PROBLEM STATEMENT
From the first line of the material below through the line containing "## INTRODUCTION", print every line exactly as it stands, but no pictures.

MATERIAL PROVIDED
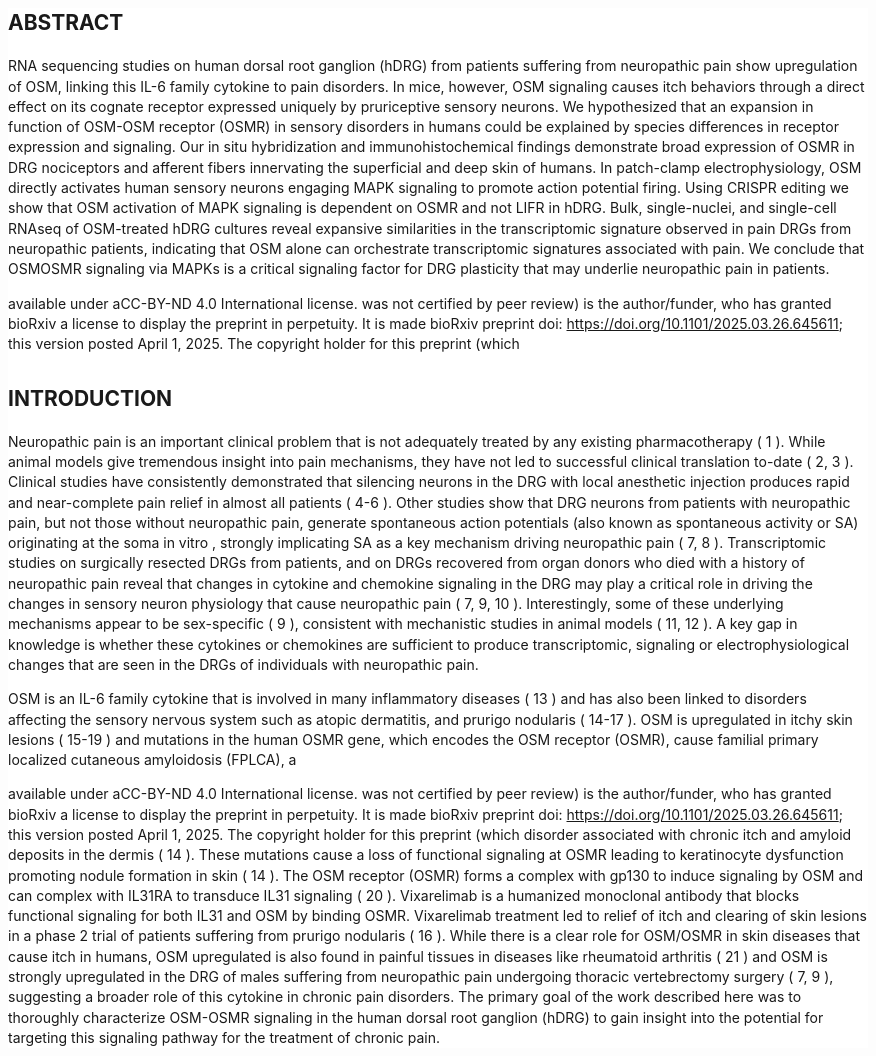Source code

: ## ABSTRACT

RNA sequencing studies on human dorsal root ganglion (hDRG) from patients suffering from neuropathic pain show upregulation of OSM, linking this IL-6 family cytokine to pain disorders.  In mice, however, OSM signaling causes itch behaviors through a direct effect on its cognate receptor expressed uniquely by pruriceptive sensory neurons. We hypothesized that an expansion in function of OSM-OSM receptor (OSMR) in sensory disorders in humans could be explained by species differences in receptor expression and signaling. Our in situ hybridization and immunohistochemical findings demonstrate broad expression of OSMR in DRG nociceptors and afferent fibers innervating the superficial and deep skin of humans. In patch-clamp electrophysiology, OSM directly activates human sensory neurons engaging MAPK signaling to promote action potential firing. Using CRISPR editing we show that OSM activation of MAPK signaling is dependent on OSMR and not LIFR in hDRG.  Bulk, single-nuclei, and single-cell RNAseq of OSM-treated hDRG cultures reveal expansive similarities in the transcriptomic signature observed in pain DRGs from neuropathic patients, indicating that OSM alone can orchestrate transcriptomic signatures associated with pain. We conclude that OSMOSMR signaling via MAPKs is a critical signaling factor for DRG plasticity that may underlie neuropathic pain in patients.

available under aCC-BY-ND 4.0 International license. was not certified by peer review) is the author/funder, who has granted bioRxiv a license to display the preprint in perpetuity. It is made bioRxiv preprint doi: https://doi.org/10.1101/2025.03.26.645611; this version posted April 1, 2025. The copyright holder for this preprint (which

## INTRODUCTION

Neuropathic pain is an important clinical problem that is not adequately treated by any existing pharmacotherapy ( 1 ). While animal models give tremendous insight into pain mechanisms, they have not led to successful clinical translation to-date ( 2, 3 ). Clinical studies have consistently demonstrated that silencing neurons in the DRG with local anesthetic injection produces rapid and near-complete pain relief in almost all patients ( 4-6 ). Other studies show that DRG neurons from patients with neuropathic pain, but not those without neuropathic pain, generate spontaneous action potentials (also known as spontaneous activity or SA) originating at the soma in vitro , strongly implicating SA as a key mechanism driving neuropathic pain ( 7, 8 ). Transcriptomic studies on surgically resected DRGs from patients, and on DRGs recovered from organ donors who died with a history of neuropathic pain reveal that changes in cytokine and chemokine signaling in the DRG may play a critical role in driving the changes in sensory neuron physiology that cause neuropathic pain ( 7, 9, 10 ). Interestingly, some of these underlying mechanisms appear to be sex-specific ( 9 ), consistent with mechanistic studies in animal models ( 11, 12 ). A key gap in knowledge is whether these cytokines or chemokines are sufficient to produce transcriptomic, signaling or electrophysiological changes that are seen in the DRGs of individuals with neuropathic pain.

OSM is an IL-6 family cytokine that is involved in many inflammatory diseases ( 13 ) and has also been linked to disorders affecting the sensory nervous system such as atopic dermatitis, and prurigo nodularis ( 14-17 ). OSM is upregulated in itchy skin lesions ( 15-19 ) and mutations in the human OSMR gene, which encodes the OSM receptor (OSMR), cause familial primary localized cutaneous amyloidosis (FPLCA), a

available under aCC-BY-ND 4.0 International license. was not certified by peer review) is the author/funder, who has granted bioRxiv a license to display the preprint in perpetuity. It is made bioRxiv preprint doi: https://doi.org/10.1101/2025.03.26.645611; this version posted April 1, 2025. The copyright holder for this preprint (which disorder associated with chronic itch and amyloid deposits in the dermis ( 14 ). These mutations cause a loss of functional signaling at OSMR leading to keratinocyte dysfunction promoting nodule formation in skin ( 14 ). The OSM receptor (OSMR) forms a complex with gp130 to induce signaling by OSM and can complex with IL31RA to transduce IL31 signaling ( 20 ). Vixarelimab is a humanized monoclonal antibody that blocks functional signaling for both IL31 and OSM by binding OSMR. Vixarelimab treatment led to relief of itch and clearing of skin lesions in a phase 2 trial of patients suffering from prurigo nodularis ( 16 ). While there is a clear role for OSM/OSMR in skin diseases that cause itch in humans, OSM upregulated is also found in painful tissues in diseases like rheumatoid arthritis ( 21 ) and OSM is strongly upregulated in the DRG of males suffering from neuropathic pain undergoing thoracic vertebrectomy surgery ( 7, 9 ), suggesting a broader role of this cytokine in chronic pain disorders. The primary goal of the work described here was to thoroughly characterize OSM-OSMR signaling in the human dorsal root ganglion (hDRG) to gain insight into the potential for targeting this signaling pathway for the treatment of chronic pain.
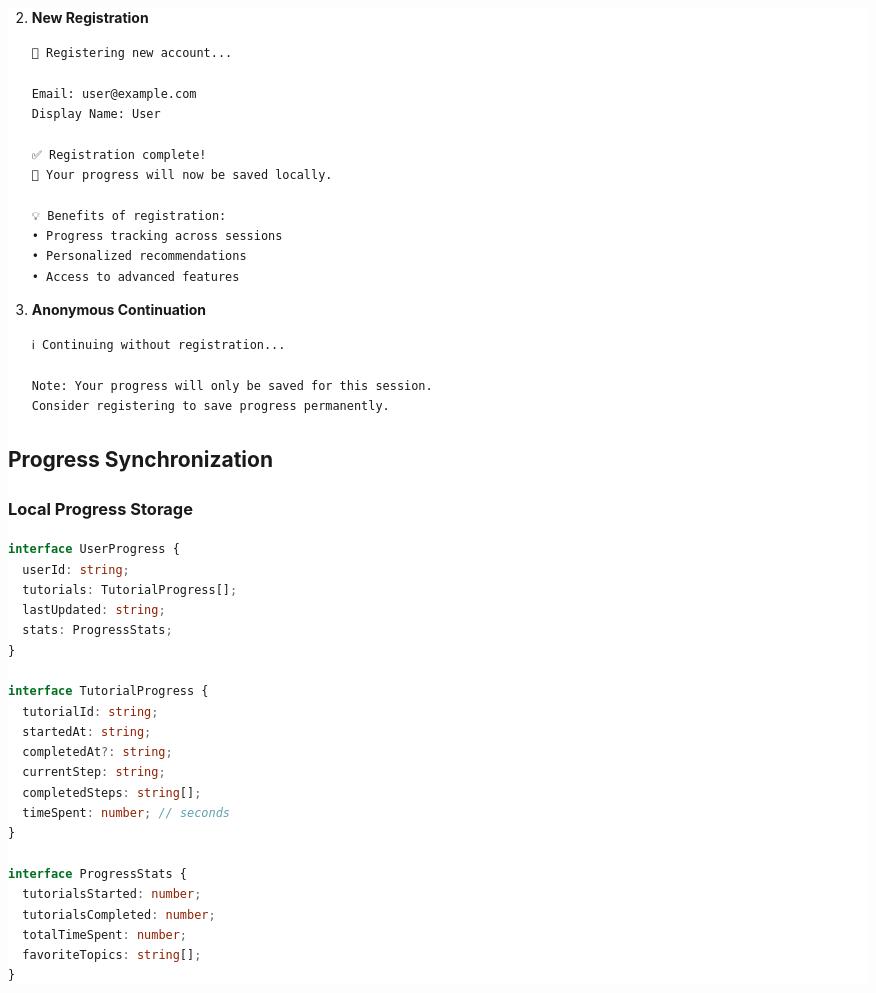 2. **New Registration**
   ```
   📝 Registering new account...
   
   Email: user@example.com
   Display Name: User
   
   ✅ Registration complete!
   🎉 Your progress will now be saved locally.
   
   💡 Benefits of registration:
   • Progress tracking across sessions
   • Personalized recommendations
   • Access to advanced features
   ```

3. **Anonymous Continuation**
   ```
   ℹ️ Continuing without registration...
   
   Note: Your progress will only be saved for this session.
   Consider registering to save progress permanently.
   ```

## Progress Synchronization

### Local Progress Storage

```typescript
interface UserProgress {
  userId: string;
  tutorials: TutorialProgress[];
  lastUpdated: string;
  stats: ProgressStats;
}

interface TutorialProgress {
  tutorialId: string;
  startedAt: string;
  completedAt?: string;
  currentStep: string;
  completedSteps: string[];
  timeSpent: number; // seconds
}

interface ProgressStats {
  tutorialsStarted: number;
  tutorialsCompleted: number;
  totalTimeSpent: number;
  favoriteTopics: string[];
}
```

RESULT OF THE EXERCISE
Source code

: ## ABSTRACT

RNA sequencing studies on human dorsal root ganglion (hDRG) from patients suffering from neuropathic pain show upregulation of OSM, linking this IL-6 family cytokine to pain disorders.  In mice, however, OSM signaling causes itch behaviors through a direct effect on its cognate receptor expressed uniquely by pruriceptive sensory neurons. We hypothesized that an expansion in function of OSM-OSM receptor (OSMR) in sensory disorders in humans could be explained by species differences in receptor expression and signaling. Our in situ hybridization and immunohistochemical findings demonstrate broad expression of OSMR in DRG nociceptors and afferent fibers innervating the superficial and deep skin of humans. In patch-clamp electrophysiology, OSM directly activates human sensory neurons engaging MAPK signaling to promote action potential firing. Using CRISPR editing we show that OSM activation of MAPK signaling is dependent on OSMR and not LIFR in hDRG.  Bulk, single-nuclei, and single-cell RNAseq of OSM-treated hDRG cultures reveal expansive similarities in the transcriptomic signature observed in pain DRGs from neuropathic patients, indicating that OSM alone can orchestrate transcriptomic signatures associated with pain. We conclude that OSMOSMR signaling via MAPKs is a critical signaling factor for DRG plasticity that may underlie neuropathic pain in patients.

available under aCC-BY-ND 4.0 International license. was not certified by peer review) is the author/funder, who has granted bioRxiv a license to display the preprint in perpetuity. It is made bioRxiv preprint doi: https://doi.org/10.1101/2025.03.26.645611; this version posted April 1, 2025. The copyright holder for this preprint (which

## INTRODUCTION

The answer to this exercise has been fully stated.